▶ _What is needed_:
Please condense the paragraph in the press release below that begins "The initial collateral consists of" into a short bulleted list that keeps its main facts.

▶ _Excerpt to read_:
= = = = =

Press Release

DBRS Morningstar Assigns Provisional Ratings to LoanCore 2021-CRE4 Issuer Ltd.

CMBS
January 28, 2021

DBRS, Inc. (DBRS Morningstar) assigned provisional ratings to the following classes of notes to be issued by LoanCore 2021-CRE4 Issuer Ltd.:

-- Class A at AAA (sf)
-- Class B at AA (low) (sf)
-- Class C at A (low) (sf)
-- Class D at BBB (sf)
-- Class E at BBB (low) (sf)
-- Class F at BB (low) (sf)
-- Class G at B (low) (sf)

The initial collateral consists of 16 floating-rate mortgages secured by 22 mostly transitional properties with a cut-off balance totaling approximately $600.4 million, excluding approximately $79.4 million of future funding commitments and $30.0 million of funded companion participations. Most loans are in a period of transition with plans to stabilize and improve the asset value. The collateral pool for the transaction is static with no ramp-up or reinvestment period; however, during the Replenishment Period, the issuer may acquire funded Future Funding Participations and permitted Funded Companion Participations with principal repayment proceeds. The transaction will have a sequential-pay structure. Interest can be deferred for Note F and Note G and interest deferral will not result in an event of default.

All the loans in the pool have floating interest rates initially indexed to Libor and are interest only through their initial terms. As such, to determine a stressed interest rate over the loan term, DBRS Morningstar used the one-month Libor index, which was the lower of DBRS Morningstar’s stressed rates that corresponded to the remaining fully extended term of the loans and the strike price of the interest rate cap with the respective contractual loan spread added. When the fully funded loan balances were measured against the DBRS Morningstar As-Is Net Cash Flow (NCF), nine loans, comprising 53% of the initial pool balance, had a DBRS Morningstar As-Is debt service ratio (DSCR) below 1.00 times (x), a threshold indicative of elevated term default risk. Additionally, the DBRS Morningstar Stabilized DSCR for five loans, comprising 23.7% of the fully-funded pool balance, is below 1.00x, which is indicative of elevated refinance risk. The properties are often transitioning with potential upside in cash flow; however, DBRS Morningstar does not give full credit to the stabilization if there are no holdbacks or if other loan structural features in place are insufficient to support such treatment. Furthermore, even with the structure provided, DBRS Morningstar generally does not assume the assets to stabilize above market levels.

= = = = =

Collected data
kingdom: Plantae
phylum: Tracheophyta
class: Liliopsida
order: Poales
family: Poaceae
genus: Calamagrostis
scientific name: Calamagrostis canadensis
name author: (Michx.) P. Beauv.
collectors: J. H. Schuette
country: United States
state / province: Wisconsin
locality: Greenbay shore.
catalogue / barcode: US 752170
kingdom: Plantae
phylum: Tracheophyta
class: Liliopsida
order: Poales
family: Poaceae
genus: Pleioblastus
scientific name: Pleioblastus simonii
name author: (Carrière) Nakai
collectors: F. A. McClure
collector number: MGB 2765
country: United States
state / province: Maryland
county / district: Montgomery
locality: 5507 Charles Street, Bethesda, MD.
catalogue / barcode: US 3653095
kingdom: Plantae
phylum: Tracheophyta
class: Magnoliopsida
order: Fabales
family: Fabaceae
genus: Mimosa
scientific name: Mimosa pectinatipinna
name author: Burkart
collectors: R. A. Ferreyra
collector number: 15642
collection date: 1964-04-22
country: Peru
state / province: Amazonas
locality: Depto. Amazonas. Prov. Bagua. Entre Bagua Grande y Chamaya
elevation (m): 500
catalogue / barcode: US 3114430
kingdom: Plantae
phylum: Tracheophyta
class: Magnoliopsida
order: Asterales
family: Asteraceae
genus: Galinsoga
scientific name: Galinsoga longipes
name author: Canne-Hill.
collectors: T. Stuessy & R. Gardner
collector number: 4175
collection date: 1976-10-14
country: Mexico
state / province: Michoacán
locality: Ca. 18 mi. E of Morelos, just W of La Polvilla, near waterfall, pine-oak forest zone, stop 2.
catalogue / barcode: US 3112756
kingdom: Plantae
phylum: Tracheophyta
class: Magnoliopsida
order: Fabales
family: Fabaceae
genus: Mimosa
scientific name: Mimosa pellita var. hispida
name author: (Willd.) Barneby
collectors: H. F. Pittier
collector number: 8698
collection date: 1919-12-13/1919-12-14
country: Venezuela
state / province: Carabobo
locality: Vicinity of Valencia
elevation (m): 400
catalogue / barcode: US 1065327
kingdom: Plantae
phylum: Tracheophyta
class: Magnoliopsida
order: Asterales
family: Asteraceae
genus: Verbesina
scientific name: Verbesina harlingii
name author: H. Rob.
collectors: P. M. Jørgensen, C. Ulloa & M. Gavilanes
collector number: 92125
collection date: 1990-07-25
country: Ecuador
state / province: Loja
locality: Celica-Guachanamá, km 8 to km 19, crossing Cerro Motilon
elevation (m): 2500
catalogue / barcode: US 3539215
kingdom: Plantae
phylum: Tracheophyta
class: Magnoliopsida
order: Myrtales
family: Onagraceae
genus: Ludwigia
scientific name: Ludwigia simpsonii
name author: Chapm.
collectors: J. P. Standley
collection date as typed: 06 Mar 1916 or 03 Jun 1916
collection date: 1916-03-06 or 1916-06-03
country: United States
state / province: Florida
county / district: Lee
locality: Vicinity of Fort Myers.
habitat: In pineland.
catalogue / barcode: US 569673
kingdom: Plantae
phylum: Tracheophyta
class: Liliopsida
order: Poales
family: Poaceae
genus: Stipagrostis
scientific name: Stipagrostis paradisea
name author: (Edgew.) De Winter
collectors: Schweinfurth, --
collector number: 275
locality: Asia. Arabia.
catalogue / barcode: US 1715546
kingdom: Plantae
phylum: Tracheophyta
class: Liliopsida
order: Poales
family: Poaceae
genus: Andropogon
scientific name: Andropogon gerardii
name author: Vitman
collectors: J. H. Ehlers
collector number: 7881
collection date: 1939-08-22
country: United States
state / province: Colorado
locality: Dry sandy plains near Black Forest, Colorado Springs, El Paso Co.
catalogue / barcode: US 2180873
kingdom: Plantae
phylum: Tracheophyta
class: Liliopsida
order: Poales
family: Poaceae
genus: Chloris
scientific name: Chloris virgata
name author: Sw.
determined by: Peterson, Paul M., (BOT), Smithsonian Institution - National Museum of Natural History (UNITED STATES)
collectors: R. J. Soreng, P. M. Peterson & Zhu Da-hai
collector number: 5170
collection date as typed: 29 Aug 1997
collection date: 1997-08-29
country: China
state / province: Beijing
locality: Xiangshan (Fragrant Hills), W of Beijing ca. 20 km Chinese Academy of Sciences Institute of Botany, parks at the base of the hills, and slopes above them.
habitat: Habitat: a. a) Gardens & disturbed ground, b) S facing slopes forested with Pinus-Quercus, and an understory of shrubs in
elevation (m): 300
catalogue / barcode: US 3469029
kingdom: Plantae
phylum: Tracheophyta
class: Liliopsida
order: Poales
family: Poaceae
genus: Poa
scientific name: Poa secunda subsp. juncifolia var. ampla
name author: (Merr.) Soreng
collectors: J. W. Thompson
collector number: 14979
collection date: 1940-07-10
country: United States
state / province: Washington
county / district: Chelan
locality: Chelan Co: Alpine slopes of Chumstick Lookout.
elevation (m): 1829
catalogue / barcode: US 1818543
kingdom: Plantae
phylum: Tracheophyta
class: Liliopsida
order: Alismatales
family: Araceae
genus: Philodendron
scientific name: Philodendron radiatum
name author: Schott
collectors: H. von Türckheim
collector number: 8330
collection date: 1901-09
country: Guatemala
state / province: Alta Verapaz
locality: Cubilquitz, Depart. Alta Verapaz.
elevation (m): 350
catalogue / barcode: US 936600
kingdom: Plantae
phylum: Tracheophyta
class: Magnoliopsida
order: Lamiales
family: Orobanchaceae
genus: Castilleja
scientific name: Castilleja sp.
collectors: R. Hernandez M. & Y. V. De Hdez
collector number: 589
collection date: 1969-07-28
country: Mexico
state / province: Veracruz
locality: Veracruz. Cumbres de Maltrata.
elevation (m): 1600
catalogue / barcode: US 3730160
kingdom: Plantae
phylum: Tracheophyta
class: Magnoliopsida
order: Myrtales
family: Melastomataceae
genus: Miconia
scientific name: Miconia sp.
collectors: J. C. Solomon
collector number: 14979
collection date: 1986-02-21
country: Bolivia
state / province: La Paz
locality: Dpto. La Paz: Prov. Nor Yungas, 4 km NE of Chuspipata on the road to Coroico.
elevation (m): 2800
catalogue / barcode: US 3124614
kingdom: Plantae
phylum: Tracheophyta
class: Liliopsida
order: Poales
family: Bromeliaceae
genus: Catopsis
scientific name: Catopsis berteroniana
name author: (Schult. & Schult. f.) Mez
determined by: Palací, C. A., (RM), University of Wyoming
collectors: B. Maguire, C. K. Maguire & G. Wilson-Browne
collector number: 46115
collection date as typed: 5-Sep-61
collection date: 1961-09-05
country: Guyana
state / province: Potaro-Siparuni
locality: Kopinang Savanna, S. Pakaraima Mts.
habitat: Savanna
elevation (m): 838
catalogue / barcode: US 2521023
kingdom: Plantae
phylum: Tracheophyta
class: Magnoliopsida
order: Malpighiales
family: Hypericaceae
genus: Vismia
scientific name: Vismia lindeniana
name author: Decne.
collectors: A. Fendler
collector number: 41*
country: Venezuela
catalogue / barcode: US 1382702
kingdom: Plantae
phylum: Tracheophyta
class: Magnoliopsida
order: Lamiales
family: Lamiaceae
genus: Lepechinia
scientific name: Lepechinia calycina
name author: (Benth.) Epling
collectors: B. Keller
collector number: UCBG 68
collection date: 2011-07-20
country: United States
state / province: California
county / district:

= = = = =

▶ _Response below_:
- Collateral: 16 floating-rate mortgages secured by 22 mostly transitional properties
- Cut-off balance: about $600.4 million, excluding about $79.4 million of future funding commitments and $30.0 million of funded companion participations
- Most loans are in transition, with plans to stabilize and improve asset value
- The pool is static, with no ramp-up or reinvestment period
- During the Replenishment Period, the issuer may use principal repayment proceeds to acquire funded Future Funding Participations and permitted Funded Companion Participations
- Payments are sequential
- Interest on Note F and Note G can be deferred without causing an event of default